Data ::
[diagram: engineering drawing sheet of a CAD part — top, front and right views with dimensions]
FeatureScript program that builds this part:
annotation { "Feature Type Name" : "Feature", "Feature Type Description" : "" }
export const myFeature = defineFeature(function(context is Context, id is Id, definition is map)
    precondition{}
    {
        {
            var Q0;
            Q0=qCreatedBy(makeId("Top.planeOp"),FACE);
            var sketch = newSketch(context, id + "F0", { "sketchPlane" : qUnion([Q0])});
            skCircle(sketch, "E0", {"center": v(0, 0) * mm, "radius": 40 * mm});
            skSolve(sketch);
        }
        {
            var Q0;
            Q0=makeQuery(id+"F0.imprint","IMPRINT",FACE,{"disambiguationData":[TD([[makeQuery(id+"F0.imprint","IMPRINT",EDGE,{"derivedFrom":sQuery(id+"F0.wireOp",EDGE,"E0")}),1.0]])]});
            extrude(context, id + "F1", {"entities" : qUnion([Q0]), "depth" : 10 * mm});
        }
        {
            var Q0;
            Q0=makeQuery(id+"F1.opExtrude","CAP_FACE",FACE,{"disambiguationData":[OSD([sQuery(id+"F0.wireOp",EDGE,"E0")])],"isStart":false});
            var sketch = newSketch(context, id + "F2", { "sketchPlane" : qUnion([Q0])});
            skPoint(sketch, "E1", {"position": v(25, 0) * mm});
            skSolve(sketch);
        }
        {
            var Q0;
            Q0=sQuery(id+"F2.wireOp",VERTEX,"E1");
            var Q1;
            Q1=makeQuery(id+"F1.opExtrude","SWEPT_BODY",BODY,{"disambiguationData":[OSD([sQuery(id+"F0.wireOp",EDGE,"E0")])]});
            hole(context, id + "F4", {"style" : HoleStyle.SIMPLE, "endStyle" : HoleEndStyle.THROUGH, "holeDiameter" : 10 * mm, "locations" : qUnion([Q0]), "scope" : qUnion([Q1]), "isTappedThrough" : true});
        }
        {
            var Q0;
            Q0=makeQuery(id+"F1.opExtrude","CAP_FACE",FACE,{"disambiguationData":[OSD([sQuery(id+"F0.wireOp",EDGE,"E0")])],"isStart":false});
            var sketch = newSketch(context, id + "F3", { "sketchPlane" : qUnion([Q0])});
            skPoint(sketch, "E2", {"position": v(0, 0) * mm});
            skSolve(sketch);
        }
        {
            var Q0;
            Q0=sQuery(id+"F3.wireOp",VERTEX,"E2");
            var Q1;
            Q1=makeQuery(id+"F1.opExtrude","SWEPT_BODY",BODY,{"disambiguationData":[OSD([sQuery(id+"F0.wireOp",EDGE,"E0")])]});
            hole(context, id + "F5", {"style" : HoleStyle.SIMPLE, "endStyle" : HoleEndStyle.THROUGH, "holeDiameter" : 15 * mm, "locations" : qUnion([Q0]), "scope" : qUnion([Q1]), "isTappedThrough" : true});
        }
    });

Exercise aim :: Copy all of the data above line for line, with no changes.

Final result ::
[diagram: engineering drawing sheet of a CAD part — top, front and right views with dimensions]
FeatureScript program that builds this part:
annotation { "Feature Type Name" : "Feature", "Feature Type Description" : "" }
export const myFeature = defineFeature(function(context is Context, id is Id, definition is map)
    precondition{}
    {
        {
            var Q0;
            Q0=qCreatedBy(makeId("Top.planeOp"),FACE);
            var sketch = newSketch(context, id + "F0", { "sketchPlane" : qUnion([Q0])});
            skCircle(sketch, "E0", {"center": v(0, 0) * mm, "radius": 40 * mm});
            skSolve(sketch);
        }
        {
            var Q0;
            Q0=makeQuery(id+"F0.imprint","IMPRINT",FACE,{"disambiguationData":[TD([[makeQuery(id+"F0.imprint","IMPRINT",EDGE,{"derivedFrom":sQuery(id+"F0.wireOp",EDGE,"E0")}),1.0]])]});
            extrude(context, id + "F1", {"entities" : qUnion([Q0]), "depth" : 10 * mm});
        }
        {
            var Q0;
            Q0=makeQuery(id+"F1.opExtrude","CAP_FACE",FACE,{"disambiguationData":[OSD([sQuery(id+"F0.wireOp",EDGE,"E0")])],"isStart":false});
            var sketch = newSketch(context, id + "F2", { "sketchPlane" : qUnion([Q0])});
            skPoint(sketch, "E1", {"position": v(25, 0) * mm});
            skSolve(sketch);
        }
        {
            var Q0;
            Q0=sQuery(id+"F2.wireOp",VERTEX,"E1");
            var Q1;
            Q1=makeQuery(id+"F1.opExtrude","SWEPT_BODY",BODY,{"disambiguationData":[OSD([sQuery(id+"F0.wireOp",EDGE,"E0")])]});
            hole(context, id + "F4", {"style" : HoleStyle.SIMPLE, "endStyle" : HoleEndStyle.THROUGH, "holeDiameter" : 10 * mm, "locations" : qUnion([Q0]), "scope" : qUnion([Q1]), "isTappedThrough" : true});
        }
        {
            var Q0;
            Q0=makeQuery(id+"F1.opExtrude","CAP_FACE",FACE,{"disambiguationData":[OSD([sQuery(id+"F0.wireOp",EDGE,"E0")])],"isStart":false});
            var sketch = newSketch(context, id + "F3", { "sketchPlane" : qUnion([Q0])});
            skPoint(sketch, "E2", {"position": v(0, 0) * mm});
            skSolve(sketch);
        }
        {
            var Q0;
            Q0=sQuery(id+"F3.wireOp",VERTEX,"E2");
            var Q1;
            Q1=makeQuery(id+"F1.opExtrude","SWEPT_BODY",BODY,{"disambiguationData":[OSD([sQuery(id+"F0.wireOp",EDGE,"E0")])]});
            hole(context, id + "F5", {"style" : HoleStyle.SIMPLE, "endStyle" : HoleEndStyle.THROUGH, "holeDiameter" : 15 * mm, "locations" : qUnion([Q0]), "scope" : qUnion([Q1]), "isTappedThrough" : true});
        }
    });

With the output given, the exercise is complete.